*** Opening RECORDS TO USE ***

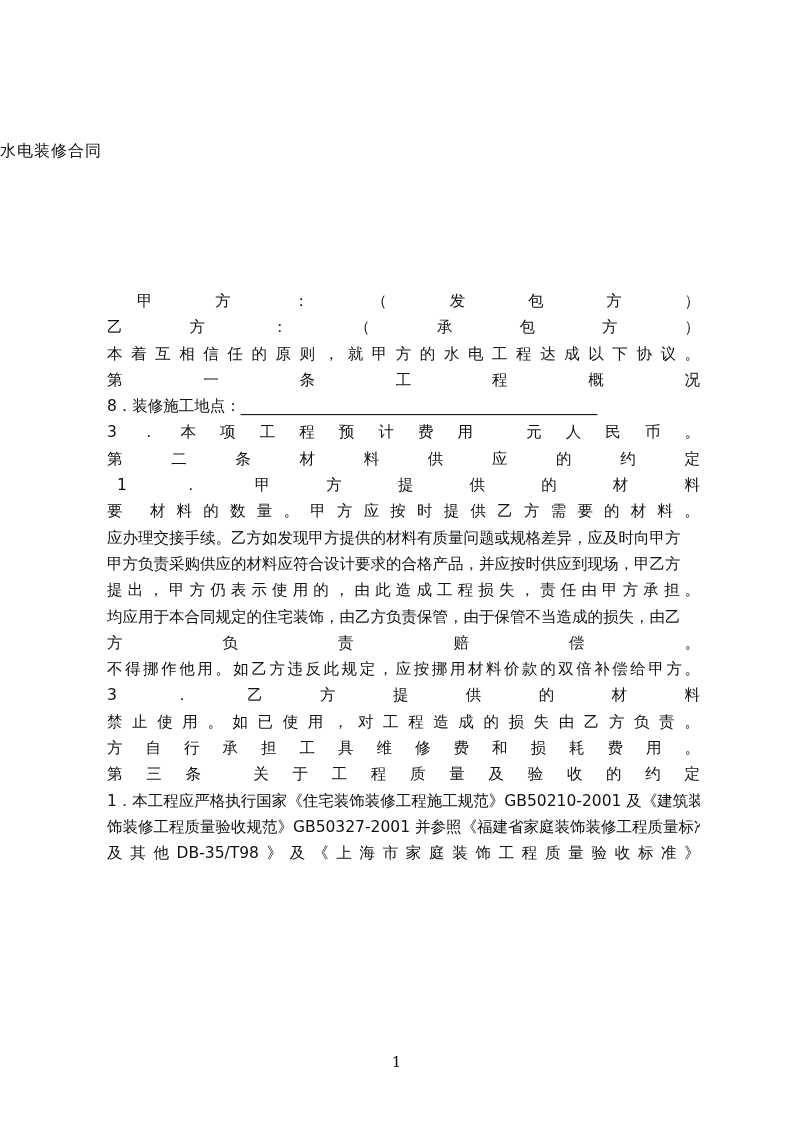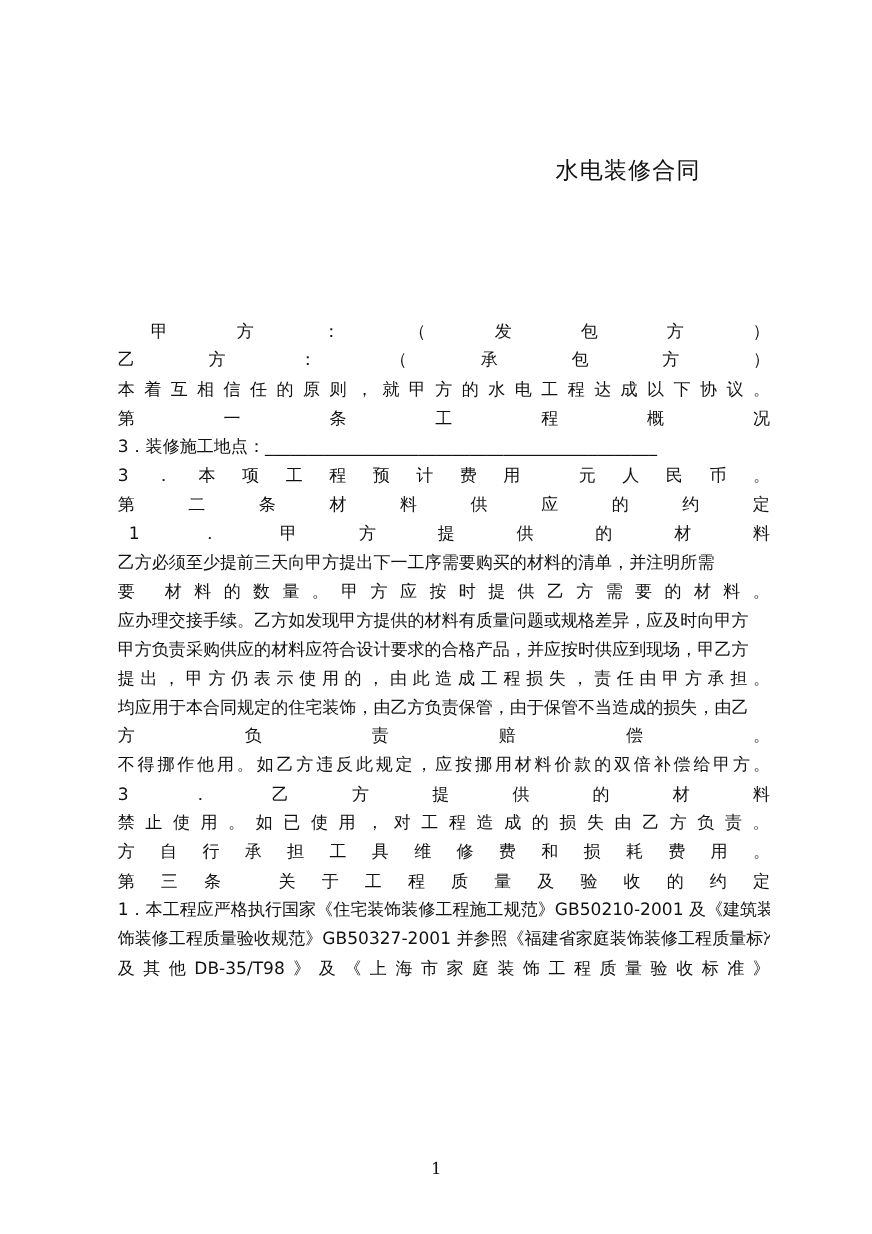--- a/index.html
+++ b/index.html
@@ -5,8 +5,8 @@
   html, body { margin: 0; padding: 0; background: #ffffff; }
   body { width: 793px; height: 1122px; position: relative; overflow: hidden;
          font-family: "DejaVu Sans", "Liberation Sans", sans-serif; color: #111; }
-  .title { position: absolute; top: 141px; left: 0; width: 637px; text-align: right;
-           font-size: 21px; letter-spacing: 1px; }
+  .title { position: absolute; top: 141px; left: 0; width: 637px; text-align: left;
+           font-size: 16px; letter-spacing: 1px; }
   .body { position: absolute; top: 288px; left: 107px; width: 593px; }
   .line { height: 26.3px; line-height: 26.3px; font-size: 15.5px; white-space: nowrap;
           display: flex; justify-content: space-between; overflow: hidden; }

*** Closing RECORDS TO USE ***

▶ _TASK_: Keep only the lines from the one containing "637px; text-align: right;" through the final line of the records, and transcribe them exactly.

▶ _ANSWER BOX_:
-  .title { position: absolute; top: 141px; left: 0; width: 637px; text-align: right;
-           font-size: 21px; letter-spacing: 1px; }
+  .title { position: absolute; top: 141px; left: 0; width: 637px; text-align: left;
+           font-size: 16px; letter-spacing: 1px; }
   .body { position: absolute; top: 288px; left: 107px; width: 593px; }
   .line { height: 26.3px; line-height: 26.3px; font-size: 15.5px; white-space: nowrap;
           display: flex; justify-content: space-between; overflow: hidden; }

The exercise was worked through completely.